Records shown below:

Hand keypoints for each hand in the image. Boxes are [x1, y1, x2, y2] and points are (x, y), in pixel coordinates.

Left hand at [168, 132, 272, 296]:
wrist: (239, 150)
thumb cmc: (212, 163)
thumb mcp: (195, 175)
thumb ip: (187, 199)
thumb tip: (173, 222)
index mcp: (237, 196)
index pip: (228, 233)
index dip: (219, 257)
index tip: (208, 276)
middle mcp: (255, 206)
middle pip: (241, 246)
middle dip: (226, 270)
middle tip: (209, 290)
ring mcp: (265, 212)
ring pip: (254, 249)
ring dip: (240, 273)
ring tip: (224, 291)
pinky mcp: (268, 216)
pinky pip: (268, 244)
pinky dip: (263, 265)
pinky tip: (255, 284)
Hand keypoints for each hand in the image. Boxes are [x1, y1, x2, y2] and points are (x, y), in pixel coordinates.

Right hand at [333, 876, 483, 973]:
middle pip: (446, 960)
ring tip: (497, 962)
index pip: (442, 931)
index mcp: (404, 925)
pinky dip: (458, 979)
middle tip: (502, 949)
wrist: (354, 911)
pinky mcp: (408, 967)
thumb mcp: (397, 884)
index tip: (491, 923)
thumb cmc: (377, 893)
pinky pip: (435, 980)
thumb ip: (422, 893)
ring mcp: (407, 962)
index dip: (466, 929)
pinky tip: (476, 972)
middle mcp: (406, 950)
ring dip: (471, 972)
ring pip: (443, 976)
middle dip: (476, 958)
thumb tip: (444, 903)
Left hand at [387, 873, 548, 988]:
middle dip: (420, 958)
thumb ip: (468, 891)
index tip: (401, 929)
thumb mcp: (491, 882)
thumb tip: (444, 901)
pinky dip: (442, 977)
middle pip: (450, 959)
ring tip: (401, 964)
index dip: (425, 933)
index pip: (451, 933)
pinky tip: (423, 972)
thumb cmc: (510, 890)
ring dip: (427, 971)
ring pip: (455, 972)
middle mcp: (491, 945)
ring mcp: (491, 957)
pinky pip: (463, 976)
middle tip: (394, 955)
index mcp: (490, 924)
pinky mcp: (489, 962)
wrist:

End of Records shown.

=== Activity ===
Beginning at the top of the records above, transcribe each line exactly up to and including the line that holds "index mcp: (490, 924)".

=== Your solution ===
Hand keypoints for each hand in the image. Boxes are [x1, y1, x2, y2] and points are (x, y), in pixel coordinates.

Left hand at [168, 132, 272, 296]:
wrist: (239, 150)
thumb cmc: (212, 163)
thumb mcp: (195, 175)
thumb ip: (187, 199)
thumb tip: (173, 222)
index mcp: (237, 196)
index pip: (228, 233)
index dip: (219, 257)
index tip: (208, 276)
middle mcp: (255, 206)
middle pip: (241, 246)
middle dip: (226, 270)
middle tip: (209, 290)
ring mcp: (265, 212)
ring pip: (254, 249)
ring dip: (240, 273)
ring tip: (224, 291)
pinky mcp: (268, 216)
pinky pip: (268, 244)
pinky dip: (263, 265)
pinky tip: (255, 284)
Hand keypoints for each hand in the image. Boxes are [x1, y1, x2, y2] and points are (x, y), in pixel coordinates.

Right hand at [333, 876, 483, 973]:
middle pip: (446, 960)
ring tip: (497, 962)
index pip: (442, 931)
index mcp: (404, 925)
pinky dip: (458, 979)
middle tip: (502, 949)
wrist: (354, 911)
pinky mcp: (408, 967)
thumb mcp: (397, 884)
index tip: (491, 923)
thumb cmc: (377, 893)
pinky pip: (435, 980)
thumb ip: (422, 893)
ring mcp: (407, 962)
index dip: (466, 929)
pinky tip: (476, 972)
middle mcp: (406, 950)
ring dip: (471, 972)
ring pip: (443, 976)
middle dip: (476, 958)
thumb tip: (444, 903)
Left hand at [387, 873, 548, 988]:
middle dip: (420, 958)
thumb ip: (468, 891)
index tip: (401, 929)
thumb mcp: (491, 882)
thumb tip: (444, 901)
pinky dip: (442, 977)
middle pip: (450, 959)
ring tip: (401, 964)
index dip: (425, 933)
index pip: (451, 933)
pinky tip: (423, 972)
thumb cmc: (510, 890)
ring dip: (427, 971)
ring pip: (455, 972)
middle mcp: (491, 945)
ring mcp: (491, 957)
pinky pip: (463, 976)
middle tip: (394, 955)
index mcp: (490, 924)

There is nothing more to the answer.